Eight confirmed FOMC meetings are set for 2026; this calendar lists them, explains the two-day meeting rhythm, and shows when the policy statement (2:00 p.m. ET) and press conference (~2:30 p.m. ET) usually drop.

We covered market impact, the minutes timetable, who attends, and simple ways to add the fed calendar to your trackers so you don’t miss a release.

Keep this page handy — checking the us federal reserve meeting dates before a trade or rebalance makes timing clearer and keeps you ready for the next move.

FAQ

Q: What is the date of the next Federal Reserve interest rate meeting / next interest rate decision?

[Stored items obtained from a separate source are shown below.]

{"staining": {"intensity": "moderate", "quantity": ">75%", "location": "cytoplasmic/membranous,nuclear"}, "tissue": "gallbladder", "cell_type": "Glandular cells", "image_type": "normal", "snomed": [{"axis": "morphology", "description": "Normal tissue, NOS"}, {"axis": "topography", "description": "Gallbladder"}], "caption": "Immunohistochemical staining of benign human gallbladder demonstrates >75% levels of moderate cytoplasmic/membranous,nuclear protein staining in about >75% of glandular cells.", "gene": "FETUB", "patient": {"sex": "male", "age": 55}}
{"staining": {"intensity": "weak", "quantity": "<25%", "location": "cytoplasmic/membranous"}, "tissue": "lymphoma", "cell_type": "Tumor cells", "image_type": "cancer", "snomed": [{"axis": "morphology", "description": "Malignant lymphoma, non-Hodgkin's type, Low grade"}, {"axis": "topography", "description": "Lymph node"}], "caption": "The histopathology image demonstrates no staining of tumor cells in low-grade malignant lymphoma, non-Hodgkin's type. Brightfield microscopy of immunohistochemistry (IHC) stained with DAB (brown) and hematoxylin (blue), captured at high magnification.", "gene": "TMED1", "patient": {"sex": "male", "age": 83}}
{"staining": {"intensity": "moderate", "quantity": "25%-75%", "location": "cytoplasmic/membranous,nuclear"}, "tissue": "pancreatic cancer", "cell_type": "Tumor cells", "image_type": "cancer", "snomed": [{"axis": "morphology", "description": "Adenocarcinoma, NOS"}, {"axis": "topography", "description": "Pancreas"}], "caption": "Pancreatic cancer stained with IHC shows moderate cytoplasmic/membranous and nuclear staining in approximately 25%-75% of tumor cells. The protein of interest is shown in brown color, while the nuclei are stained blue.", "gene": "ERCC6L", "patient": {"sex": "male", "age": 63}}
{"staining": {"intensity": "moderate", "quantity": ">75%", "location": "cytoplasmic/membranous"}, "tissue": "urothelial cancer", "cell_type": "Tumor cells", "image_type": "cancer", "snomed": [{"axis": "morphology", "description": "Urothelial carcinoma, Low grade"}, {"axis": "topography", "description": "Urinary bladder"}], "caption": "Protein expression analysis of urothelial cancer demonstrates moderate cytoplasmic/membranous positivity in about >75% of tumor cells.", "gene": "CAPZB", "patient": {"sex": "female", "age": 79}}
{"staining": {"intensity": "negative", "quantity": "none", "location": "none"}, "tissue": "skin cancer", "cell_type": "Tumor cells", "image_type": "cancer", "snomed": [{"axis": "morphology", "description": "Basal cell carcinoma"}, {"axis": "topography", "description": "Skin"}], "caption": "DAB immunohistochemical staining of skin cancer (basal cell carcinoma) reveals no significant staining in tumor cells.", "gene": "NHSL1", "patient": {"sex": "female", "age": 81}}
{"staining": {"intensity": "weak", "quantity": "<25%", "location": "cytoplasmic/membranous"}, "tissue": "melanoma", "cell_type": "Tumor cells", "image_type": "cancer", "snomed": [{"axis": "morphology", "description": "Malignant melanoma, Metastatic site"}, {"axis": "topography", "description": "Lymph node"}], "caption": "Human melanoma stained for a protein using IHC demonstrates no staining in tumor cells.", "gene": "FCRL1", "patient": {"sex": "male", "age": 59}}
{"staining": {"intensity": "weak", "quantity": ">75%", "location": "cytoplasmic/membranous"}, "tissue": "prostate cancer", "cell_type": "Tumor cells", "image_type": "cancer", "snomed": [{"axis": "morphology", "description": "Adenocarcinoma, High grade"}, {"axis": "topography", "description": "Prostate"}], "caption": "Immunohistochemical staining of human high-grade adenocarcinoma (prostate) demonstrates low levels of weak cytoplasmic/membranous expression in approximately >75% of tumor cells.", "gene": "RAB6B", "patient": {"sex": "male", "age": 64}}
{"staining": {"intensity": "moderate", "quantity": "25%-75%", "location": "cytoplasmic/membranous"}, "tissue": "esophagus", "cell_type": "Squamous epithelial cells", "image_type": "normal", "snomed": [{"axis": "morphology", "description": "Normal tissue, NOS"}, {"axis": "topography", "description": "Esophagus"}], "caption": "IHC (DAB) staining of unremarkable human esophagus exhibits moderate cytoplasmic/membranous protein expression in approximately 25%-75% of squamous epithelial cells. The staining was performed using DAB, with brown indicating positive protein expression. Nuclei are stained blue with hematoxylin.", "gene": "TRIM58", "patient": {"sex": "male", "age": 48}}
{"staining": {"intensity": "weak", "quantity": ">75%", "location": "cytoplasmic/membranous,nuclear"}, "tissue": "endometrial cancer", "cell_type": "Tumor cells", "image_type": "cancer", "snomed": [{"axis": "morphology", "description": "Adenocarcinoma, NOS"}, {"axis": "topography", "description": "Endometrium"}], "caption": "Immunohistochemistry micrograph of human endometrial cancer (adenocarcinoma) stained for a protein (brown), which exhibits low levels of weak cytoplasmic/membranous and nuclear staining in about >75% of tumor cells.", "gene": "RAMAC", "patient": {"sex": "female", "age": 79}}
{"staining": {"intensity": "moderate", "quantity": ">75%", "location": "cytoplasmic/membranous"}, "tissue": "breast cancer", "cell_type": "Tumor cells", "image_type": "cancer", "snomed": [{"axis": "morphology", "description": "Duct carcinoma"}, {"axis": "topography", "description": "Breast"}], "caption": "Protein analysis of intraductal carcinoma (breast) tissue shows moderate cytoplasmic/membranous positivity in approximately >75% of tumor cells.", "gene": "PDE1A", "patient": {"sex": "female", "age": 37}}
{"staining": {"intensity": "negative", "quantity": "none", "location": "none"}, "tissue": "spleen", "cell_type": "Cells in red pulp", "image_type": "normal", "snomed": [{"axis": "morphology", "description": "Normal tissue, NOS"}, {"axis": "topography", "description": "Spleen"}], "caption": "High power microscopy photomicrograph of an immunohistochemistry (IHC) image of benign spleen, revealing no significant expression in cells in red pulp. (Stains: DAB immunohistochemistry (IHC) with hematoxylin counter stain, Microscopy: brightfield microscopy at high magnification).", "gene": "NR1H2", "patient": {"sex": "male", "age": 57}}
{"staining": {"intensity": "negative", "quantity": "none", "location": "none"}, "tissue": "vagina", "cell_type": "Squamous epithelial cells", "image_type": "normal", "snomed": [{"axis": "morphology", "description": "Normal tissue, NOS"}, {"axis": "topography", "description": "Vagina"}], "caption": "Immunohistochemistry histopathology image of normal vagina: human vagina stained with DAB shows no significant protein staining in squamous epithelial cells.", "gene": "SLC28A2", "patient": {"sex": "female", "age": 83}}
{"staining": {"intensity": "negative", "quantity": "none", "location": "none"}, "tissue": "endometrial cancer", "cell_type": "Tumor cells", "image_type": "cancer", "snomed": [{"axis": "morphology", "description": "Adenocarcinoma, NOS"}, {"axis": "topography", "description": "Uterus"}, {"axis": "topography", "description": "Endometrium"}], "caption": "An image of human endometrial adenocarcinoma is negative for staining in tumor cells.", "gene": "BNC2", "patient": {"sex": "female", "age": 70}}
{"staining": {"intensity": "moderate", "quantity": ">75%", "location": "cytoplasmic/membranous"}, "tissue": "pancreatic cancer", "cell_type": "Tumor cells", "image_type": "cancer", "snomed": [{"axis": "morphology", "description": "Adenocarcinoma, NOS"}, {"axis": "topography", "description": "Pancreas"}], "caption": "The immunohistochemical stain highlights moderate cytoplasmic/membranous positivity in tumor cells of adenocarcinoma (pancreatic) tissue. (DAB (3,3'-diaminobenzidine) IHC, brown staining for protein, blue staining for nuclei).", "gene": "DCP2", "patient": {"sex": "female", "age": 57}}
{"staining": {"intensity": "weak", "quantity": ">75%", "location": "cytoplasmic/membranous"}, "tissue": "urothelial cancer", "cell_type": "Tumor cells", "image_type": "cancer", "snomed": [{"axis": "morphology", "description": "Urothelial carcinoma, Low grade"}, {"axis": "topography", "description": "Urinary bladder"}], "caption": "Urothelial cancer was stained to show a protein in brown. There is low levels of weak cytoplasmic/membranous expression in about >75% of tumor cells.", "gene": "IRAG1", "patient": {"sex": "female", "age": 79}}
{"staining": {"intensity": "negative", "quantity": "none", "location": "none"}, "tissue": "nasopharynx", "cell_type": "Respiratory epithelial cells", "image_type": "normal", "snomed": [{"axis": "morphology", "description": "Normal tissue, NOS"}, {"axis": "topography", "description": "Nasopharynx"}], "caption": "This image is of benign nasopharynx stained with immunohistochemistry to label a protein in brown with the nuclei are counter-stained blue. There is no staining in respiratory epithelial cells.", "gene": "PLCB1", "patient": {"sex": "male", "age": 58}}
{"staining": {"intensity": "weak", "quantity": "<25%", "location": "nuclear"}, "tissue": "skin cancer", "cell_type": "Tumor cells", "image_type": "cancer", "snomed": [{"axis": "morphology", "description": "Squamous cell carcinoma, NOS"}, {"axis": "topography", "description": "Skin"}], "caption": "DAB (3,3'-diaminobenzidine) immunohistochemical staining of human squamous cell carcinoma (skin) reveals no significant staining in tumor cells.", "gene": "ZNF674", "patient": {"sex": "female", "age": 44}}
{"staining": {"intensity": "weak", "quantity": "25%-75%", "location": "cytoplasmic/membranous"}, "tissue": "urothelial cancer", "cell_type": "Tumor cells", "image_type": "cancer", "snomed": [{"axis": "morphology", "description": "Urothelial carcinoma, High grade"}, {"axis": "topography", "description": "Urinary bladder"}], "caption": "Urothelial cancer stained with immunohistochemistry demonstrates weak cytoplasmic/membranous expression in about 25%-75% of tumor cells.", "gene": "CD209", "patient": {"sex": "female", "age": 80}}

A: The next interest-rate decision is scheduled for June 16–17, 2026; the FOMC usually releases its policy statement about 2:00 p.m. ET on the final day, often followed by a chair press conference.

Q: Will the Fed cut rates in October?

A: Whether the Fed will cut rates in October is uncertain; it depends on incoming inflation, employment and growth data and Fed guidance ahead of the Oct 27–28, 2026 FOMC meeting.